Everything at your fingertips

Using Cards

Cards let you preview and share content quickly, without having to leave the page you’re on..

Overview

Example of a typical card.

How it works

A card is made up of a preview area and a toolbar. The preview area can include things like a piece of video or audio, a gallery, a single image, fact or quote. The toolbar can contain icons and a panel to discover more information.

A key feature of cards is the short video or audio clips. They last about a minute and can be started by selecting the play button on the left.

To find out more about the content, select the ‘More Info’ panel on the left of the toolbar. The card will then expand to show more details, which can be hidden again with the close button.

  Important

A card contains elements that are also used in a promo.

Example of a typical short video card and the 'more info' push state.

You can share a link to the card’s source content by selecting the share icon on the right of the toolbar. Depending on the product, the toolbar can also let you Love, Add or Share content using icons.

The card toolbar with the icons labelled (love, add, share).

On some cards, selecting the card ‘Title’ or headline will take you to the content page.

Rules

Cards can have up to twelve parts, which must be shown in this order:

  1. Media (short clips, no full length iPlayer episodes)
  2. Image
  3. Headline (and link to content, if it exists) 
  4. Subheadline 
  5. Contributor 
  6. Timestamp 
  7. Body Text 
  8. Quote Text 
  9. Fact Text 
  10. Playlister
  11. Attribution
  12. Toolbar (always at the bottom)

Here are some examples of how these parts come together:

Video Card

This short video card consists of four parts:

  1. Video clip (play in-situ)
  2. Headline (links to clip, article or episode page)
  3. Attribution
  4. Toolbar
A short video card.

Audio card

This long audio card consists of four parts:

  1. Subheadline
  2. Contributor
  3. Body text
  4. Playlister
A long audio card.

Short article with body text card

This short article card consists of three parts:

  1. Image
  2. Headline (links to article page)
  3. Toolbar
A short article card with body text.

Quote or fact card

This quote or fact card consists of four parts:

  1. Quote or Fact
  2. Contributor (Quote card only)
  3. Toolbar
  4. Background image (optional)
A quote or fact card.

Toolbar

The toolbar can contain a maximum of four features: a ‘More info’ link and up to three action icons.

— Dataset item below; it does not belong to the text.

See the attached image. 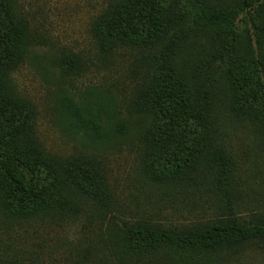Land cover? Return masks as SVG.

The ‘More Info’ panel is optional but if it does appear it always sits on the left. ‘More Info’ should not be a link. It should open the push-up that reveals more information.

The ‘Love’, ‘Add’ and ‘Share’ icons always sit on the right. The order will depend on the importance of the icons in your product. We’d recommend ordering them as ‘Love’, ‘Add’ and ‘Share’, unless you have a good reason to change it.

Use labels with the ‘Love’, ‘Add’ and ‘Share’ icons if there’s enough space on the toolbar. If there isn’t enough space, don’t use labels.

When cards contain recommended content, you can also use the Recommendations Feedback pattern in the toolbar.

The card toolbar with and without labels.

Card widths

Cards don’t have fixed widths so they’re flexible to your needs. Here are some recommendations for maximum and minimum widths.

Minimum desktop and mobile: 266 pixels
This is based on the minimum Standard Media Player (SMP) width.

Maximum desktop: 50%
In special cases you can use the full-width landscape format card.

Maximum mobile: 100%
See the Typography guidelines for tips on how to handle text when a card is scaled up. When scaling images, remember to always use a 16:9 ratio.

Accessibility

When creating a tab order for the different parts of the card, remember to put the Headline before the Image or Audio Visual so that screen-reader users get the context before the image alt tag.

Other rules

  • -  Images should be full bleed and use a 16:9 ratio.
  • -  ‘Play-in-place’ media should follow the Audio Visual guidelines (coming soon).
  • -  Card typography is based on the four type hierarchies in the Typography guidelines.
  • -  Attribution names should be no longer than one line.
  • -  Different coloured backgrounds can be used as needed by the product.
  • -  Cards can have many different heights but where cards appear in rows, we recommend they take on the height of the tallest card in that row.

Variations

Some products won’t have the share function (e.g. Children’s).

A card can handle media in two ways: the media can play in-situ or it be reached through an onward journey. The play icons for these onward journeys are different. They can include product branding and duration, and they’re coloured the same as the area below the media.

An AV card which plays in situ and one which offers an onwards journey.

Full-width cards

If you only have one card to show, and you want to restrict the height that it takes up, you can use a full-width card.

Another good use for this variation is when you have three cards to show but there isn’t enough space to fit them in. This happens on tablet, where three cards don’t fit in a row.

If you pushed the third card onto a new row, it would look odd on its own and also take up more height. The answer is to have two cards on one row with a full-width card above them.

An example of using a full-width card to save space.